RWE will Reinhardt-Forderungen nachverhandeln

Laut ursprünglichem Vertragsentwurf will Reinhardt eine 5-prozentige Beteiligung an allen Einnahmen, also aus Vermarktung und Merchandising, Sponsorengeldern, Zuschauer- oder Transfereinnahmen. Auch hier will RWE nachverhandeln. Für von ihm bereits angebahnte Sponsoren-Deals will Reinhardt einen 30-prozentigen Anteil. Auch darauf will die RWE-Spitze nicht eingehen. Allerdings handelt es sich dabei nur um zwei Sponsoring-Deals, die den Rot-Weißen sofort eine niedrige sechsstellige Summe einbringen würde. Es herrscht extremer Zeitdruck. Einigen sich Insolvenzverwalter und Verein nicht zeitnah, steht die Oberliga-Saison auf der Kippe.
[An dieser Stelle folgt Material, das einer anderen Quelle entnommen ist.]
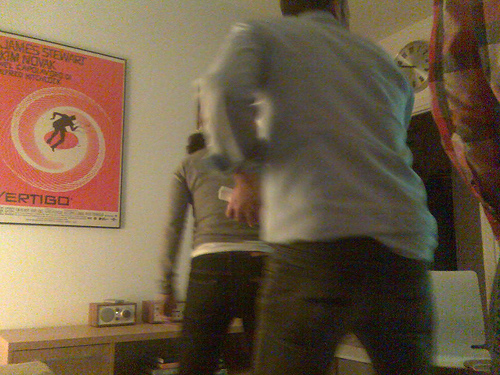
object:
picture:
[0, 27, 130, 229]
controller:
[216, 183, 262, 208]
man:
[195, 12, 442, 375]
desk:
[0, 305, 253, 375]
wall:
[4, 0, 238, 328]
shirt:
[198, 10, 445, 263]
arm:
[153, 160, 190, 318]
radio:
[141, 298, 186, 324]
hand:
[226, 170, 267, 228]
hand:
[155, 290, 179, 318]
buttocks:
[257, 246, 439, 338]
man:
[176, 125, 280, 373]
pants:
[253, 227, 459, 373]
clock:
[380, 31, 437, 95]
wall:
[344, 12, 498, 367]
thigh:
[177, 250, 234, 374]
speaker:
[87, 295, 142, 332]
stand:
[0, 311, 251, 375]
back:
[256, 20, 422, 244]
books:
[141, 350, 176, 373]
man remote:
[195, 15, 462, 230]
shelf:
[0, 313, 249, 375]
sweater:
[154, 143, 267, 298]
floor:
[0, 338, 500, 375]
Die Spielzeit beginnt voraussichtlich Mitte August und der Kader muss zusammengestellt werden.

Dieses Thema im Programm: MDR AKTUELL | MDR aktuell | 13. Juli 2020 | 13:40 Uhr

5 Kommentare

66BB1966RWE vor 32 Wochen

Nein wicky, das sind wir nicht, erstaunt ist gemeint. 😏 Spaß bei Seite. Warum soll Herr Meyer aber auch himmelhochjauchzend vor die Kameras treten, wenn noch nicht alles unterschrieben ist. Euphorisch waren die bisherigen Entscheidungsträger allesamt. Was rauskam baden die jetzigen Gremien aus. Wir werden am Freitag etwas präsentiert bekommen, das wieder nicht allen passt. In diesem Sinne, NUR DER RWE.

vogeck vor 32 Wochen

Andere Protagonisten-gleiches Ergebnis, nämlich keins. Dieser aalglatte IV R. Hält uns wieder nur hin. Wie man in 4 Wochen eine Mannschaft ( konkurrenzfähig) aufbauen will bleibt mir ein Rätsel. Dazu noch die Aussage, dass man stillschweigen bis Ende der Woche vereinbart hat. Im Klartext-es passiert nichts.
Noch eine bitte an den MDR und die Printmedien. Bitte keine Fotos vom IV mehr zeigen-seine Kommentare, oder eher was er nicht sagt, reichen mir. Ich kann ihn nicht mehr sehen-den Totengräber des Vereins.

66BB1966RWE vor 32 Wochen

Welche Stunden ? Die Verhandlungen waren für 16 Uhr angesetzt und waren kurz nach 18 Uhr beendet. Man sollte sich eventuell ein wenig mit der Materie befassen, denn es ging ja heute wohl um alles. Das arbeitet man bestimmt nicht in 30 Minuten ab. Morgen steht das in der Zeitung und in den Medien was sich die Verantwortlichen dafür zusammenreimen, aus dem was Steiger und der AR Chef Reike Meyer danach verkündet haben. RWE hat eine Zukunft, wie erfahren wir angeblich am Freitag. Wir haben solange gewartet, da kommt es auf 3-4 Tage nicht mehr an. Nur der RWE.